[Beowulf] Please help to setup Beowulf

Chris Dagdigian dag at sonsorol.org
Wed Feb 18 03:42:54 PST 2009

Hi Mark,

On Feb 18, 2009, at 1:32 AM, Mark Hahn wrote:

>> searches. Without array task scheduling this would require 500,000  
>> individual job submissions. The fact that I never met a serious PBS  
>> shop that had not
> what's wrong with 500k job submissions?  to me, the existence of  
> "array jobs"
> is an admission that the job/queueing system is inefficient.  if  
> you're saying that the issue is not per-job overhead of submission,  
> but rather that jobs are too short, well, I think that's a user  
> problem.  I think it's entirely reasonable to require user jobs to  
> consume some minimum cpu time
> (say, few minutes).

Job length can sometimes be an issue but training users to make sure  
their jobs at least take a few minutes to complete is pretty easy.  
It's really an issue of having really large batch or serial workflows  
to get through. These are people who are using a cluster not because  
they are computer scientists or people interested in parallel coding  
methods - they are scientists trying to get a ton of work done in a  
reasonable amount of time and with minimal effort.

500K job submissions would put a non-trivial load on just about any  
scheduler, especially a few years ago. The act of actually submitting  
the 500K jobs can be a pain  from a usage perspective. Not to mention  
that the user/system now has 500K individual jobIDs to track. With an  
array task I get a single jobID that I can use to track status of all  
the sub tasks and I can kill the job with a single bkill/qdel command.  
It's also a single bsub/qsub submission command to get the ball rolling.

 From a user, usability and scheduler efficiency perspective, array  
jobs are a massive win for large sequential workflows, especially  
those that consist of running the same application over and over again  
with only minor differences in command line arguments or input files.

Array tasks may be distasteful from a technical or elegance  
perspective but they are a big usability and throughput win in the  
real world, especially for end users interested in productivity.

>> - Policy and resource allocation features are very important to  
>> people deploying these systems
> so I'm curious what that means.  things like "dept A needs to be  
> guaranteed
> N cpus, but dept B gets to use whatever is left over"?  or node  
> choice based on amount of free disk?  I don't really see why these  
> sorts of issues
> would be less important to more parallel environments.

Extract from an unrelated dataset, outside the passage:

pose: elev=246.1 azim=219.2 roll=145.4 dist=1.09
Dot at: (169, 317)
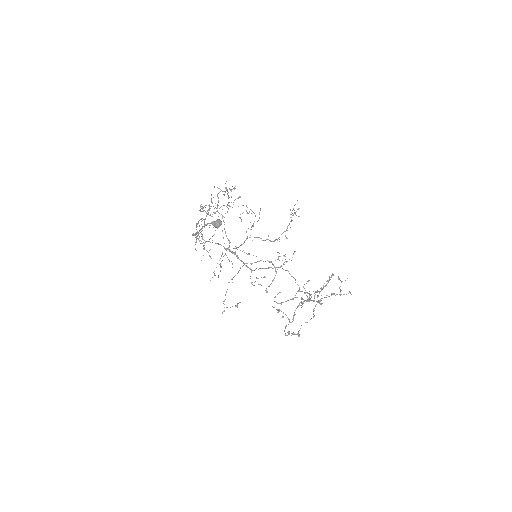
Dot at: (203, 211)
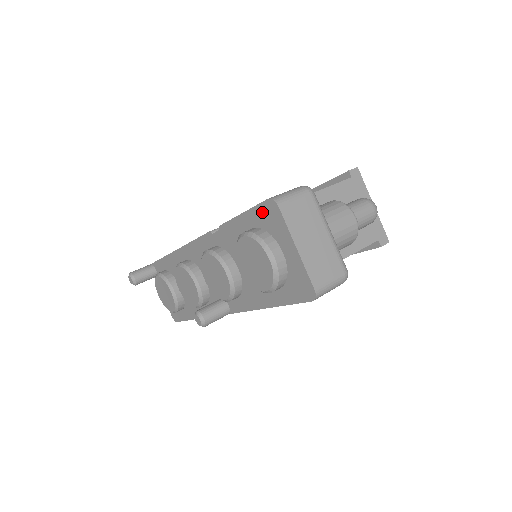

Resource allocation policies and the tools to implement such are  
extremely important and are often a significant part of the selection  
criteria when trying to figure out what distributed resource manager  
to use. Way more important than anything involving parallel  
environments simply due to the fact that there are relatively few MPI- 
aware applications in our field.

FIFO scheduling or rewarding the dude who got to work earliest and  
submitted 500K jobs first is not the answer. People needed to be able  
to let scientific or business priorities drive and influence how  
cluster resources are allocated among competing users, projects and  
departments. For some people it may be as simple as carving up the  
cluster on a percentage basis among 4 departments and for others the  
key criteria  may be the ease of integration with an external flexLM  
license server.

The majority may just want simple fairshare-by-user scheduling  
behavior without having to drop in some external metascheduler or  
third party product.

The quality and capability of the knobs for adjusting these sorts of  
behavior is important in commercial environments and in places where  
the cluster has been sold as a shared resource for groups that may  
have competing needs for resources.

Platform LSF is excellent at this sort of thing and among the freely  
available offerings Grid Engine had good flexibility and capability  
out of the box without requiring additional plugin products. Just  
another reason why there was SGE uptake in our field over the years.  
Now, since SGE 6.1 with the addition of the resource quota framework  
SGE is quite powerful in this regard.

>> - Storage speed is often more important than network speed or  
>> latency in many cases
> which makes me wonder: do bio types consider using map-reduce-like
> frameworks?  that is, basically distributing the work to the data.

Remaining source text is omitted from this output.